Propane company NGL Energy Partners LP had its eye on North America's expanding liquids-rich shale plays when it agreed to acquire the natural gas liquids (NGL) assets of SemGroup Corp.'s SemStream LP in a deal worth about $283 million.
The assets include 12 NGL terminals in Arizona, Arkansas, Indiana, Minnesota, Missouri, Montana, Washington and Wisconsin, with more than 12 million gallons of above-ground propane storage, 3.7 million bbl of underground leased storage for NGLs, and a rail fleet of about 350 leased and 12 owned cars.
"These assets and operations will provide balance between our business segments and continue the geographic expansion of our operation. This will position NGL [Energy] to take advantage of opportunities arising from the expanding liquids-rich shale plays throughout North America," said Brian Pauling, COO of the company's midstream division.

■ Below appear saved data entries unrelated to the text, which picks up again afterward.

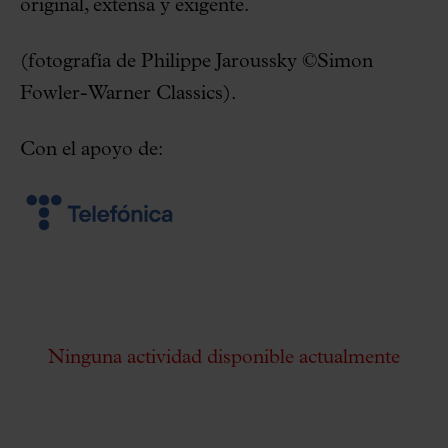
original, extensa y exigente.
(fotografía de Philippe Jaroussky ©Simon
Fowler-Warner Classics).
Con el apoyo de:
Ninguna actividad disponible actualmente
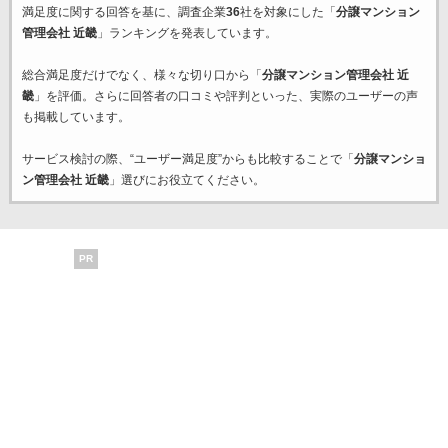
満足度に関する回答を基に、調査企業
36
社を対象にした「
分譲マンション
管理会社 近畿
」ランキングを発表しています。
総合満足度だけでなく、様々な切り口から「
分譲マンション管理会社 近
畿
」を評価。さらに回答者の口コミや評判といった、実際のユーザーの声
も掲載しています。
サービス検討の際、“ユーザー満足度”からも比較することで「
分譲マンショ
ン管理会社 近畿
」選びにお役立てください。
PR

NGL Energy said it will issue 8,950,000 common units to SemStream for the assets. In addition, up to a maximum of $100 million in cash will be paid in connection with working capital acquired. The cash working capital payment will be financed from borrowings under NGL Energy's amended revolving credit facility. The deal is subject to antitrust clearance and other customary closing conditions and is expected to close in the fourth quarter. NGL Energy expects the transaction to be accretive to its unitholders.
SemStream will acquire an interest in the general partner of NGL Energy and will have the right to appoint two members to the board of directors of the general partner.
"This transaction will increase the number of terminals owned by the partnership from three to 15, significantly expanding our midstream segment from the Midcontinent to the West Coast, including Washington and Arizona," said Stephen Tuttle, president of NGL Energy's midstream division. "These assets generate fee-based revenues and complement our current wholesale supply and marketing business."
NGL Energy was formed in September 2010 through the merger of Hicksgas and NGL Supply, and owns and operates a vertically integrated energy business with three segments: midstream, wholesale supply and marketing, and retail propane.